Abort the training or evaluation. :param extra: Dict with additional information that can be provided by FL system.

evaluate(data, extra=None)[source]#

Evaluate on client’s local data.

Parameters
  • data (ExchangeObject) – ExchangeObject containing the current global model weights.

  • extra – Dict with additional information that can be provided by FL system.

Returns

ExchangeObject containing evaluation metrics.

Return type

return_metrics

finalize(extra=None)[source]#

Finalize the training or evaluation. :param extra: Dict with additional information that can be provided by FL system.

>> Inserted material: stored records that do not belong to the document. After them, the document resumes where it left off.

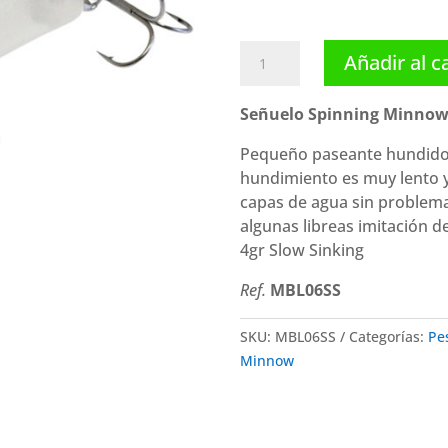
Magbite
Añadir al c
señuelo
Gracy
Señuelo Spinning Minnow 
SS
(38mm
Pequeño paseante hundido d
2.8
hundimiento es muy lento y
g)
capas de agua sin problem
cantidad
algunas libreas imitación 
4gr
Slow Sinking
Ref.
MBL06SS
SKU:
MBL06SS
Categorías:
Pe
Minnow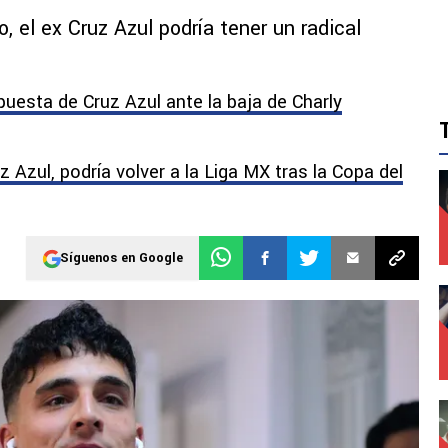
, el ex Cruz Azul podría tener un radical
spuesta de Cruz Azul ante la baja de Charly
 Azul, podría volver a la Liga MX tras la Copa del
Síguenos en Google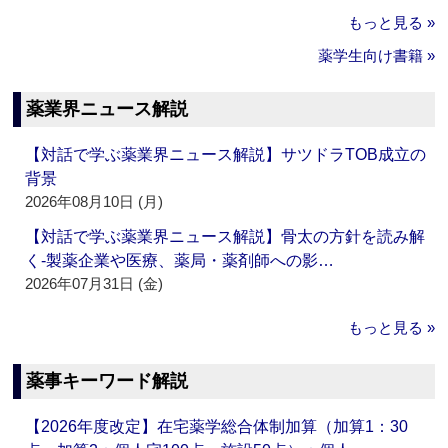
もっと見る »
薬学生向け書籍 »
薬業界ニュース解説
【対話で学ぶ薬業界ニュース解説】サツドラTOB成立の
背景
2026年08月10日 (月)
【対話で学ぶ薬業界ニュース解説】骨太の方針を読み解
く‐製薬企業や医療、薬局・薬剤師への影…
2026年07月31日 (金)
もっと見る »
薬事キーワード解説
【2026年度改定】在宅薬学総合体制加算（加算1：30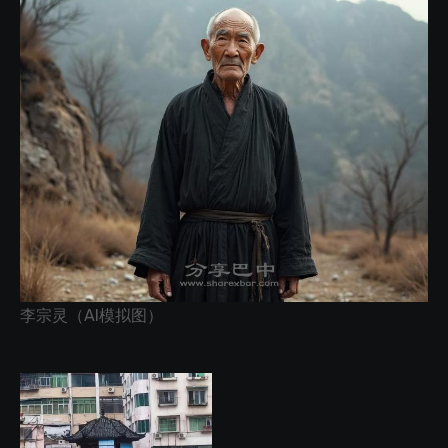
李宗灵（AI模拟图）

get_weights(extra=None)[source]#

Returns the current weights of the model.

Parameters

extra – Dict with additional information that can be provided by FL system.

Returns

ExchangeObject containing current weights (default)

or load requested model type from disk (ModelType.BEST_MODEL or ModelType.FINAL_MODEL).

Return type

return_weights

initialize(extra=None)[source]#

Initialize routine to parse configuration files and extract main components such as trainer, evaluator, and filters.

Parameters

extra – Dict with additional information that should be provided by FL system, i.e., ExtraItems.CLIENT_NAME and ExtraItems.APP_ROOT.

train(data, extra=None)[source]#

Train on client’s local data.

Parameters
  • data (ExchangeObject) – ExchangeObject containing the current global model weights.

  • extra – Dict with additional information that can be provided by FL system.